## [Given data]
★ ★ ★

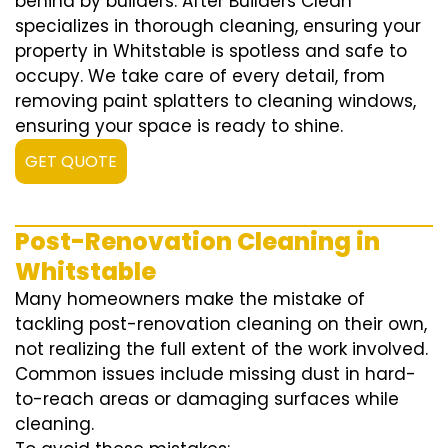
behind by builders. After Builders Clean
specializes in thorough cleaning, ensuring your
property in Whitstable is spotless and safe to
occupy. We take care of every detail, from
removing paint splatters to cleaning windows,
ensuring your space is ready to shine.
GET QUOTE
Post-Renovation Cleaning in
Whitstable
Many homeowners make the mistake of
tackling post-renovation cleaning on their own,
not realizing the full extent of the work involved.
Common issues include missing dust in hard-
to-reach areas or damaging surfaces while
cleaning.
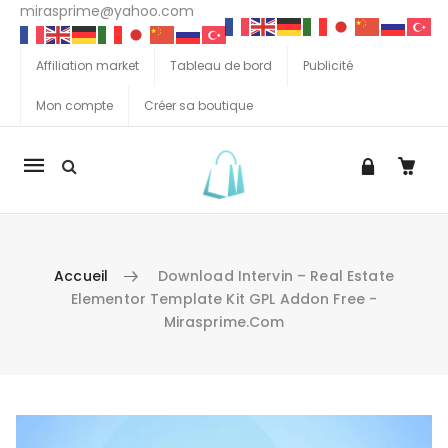
mirasprime@yahoo.com
Affiliation market
Tableau de bord
Publicité
Mon compte
Créer sa boutique
La
navigation
Mobile
Accueil
Download Intervin – Real Estate
Elementor Template Kit GPL Addon Free -
Mirasprime.com
Aller au contenu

★ ★ ★

## [What you need to do]
Please output the material above again, exactly, and omit every image.

## [Answer for this exercise]
behind by builders. After Builders Clean
specializes in thorough cleaning, ensuring your
property in Whitstable is spotless and safe to
occupy. We take care of every detail, from
removing paint splatters to cleaning windows,
ensuring your space is ready to shine.
GET QUOTE
Post-Renovation Cleaning in
Whitstable
Many homeowners make the mistake of
tackling post-renovation cleaning on their own,
not realizing the full extent of the work involved.
Common issues include missing dust in hard-
to-reach areas or damaging surfaces while
cleaning.
mirasprime@yahoo.com
Affiliation market
Tableau de bord
Publicité
Mon compte
Créer sa boutique
La
navigation
Mobile
Accueil
Download Intervin – Real Estate
Elementor Template Kit GPL Addon Free -
Mirasprime.com
Aller au contenu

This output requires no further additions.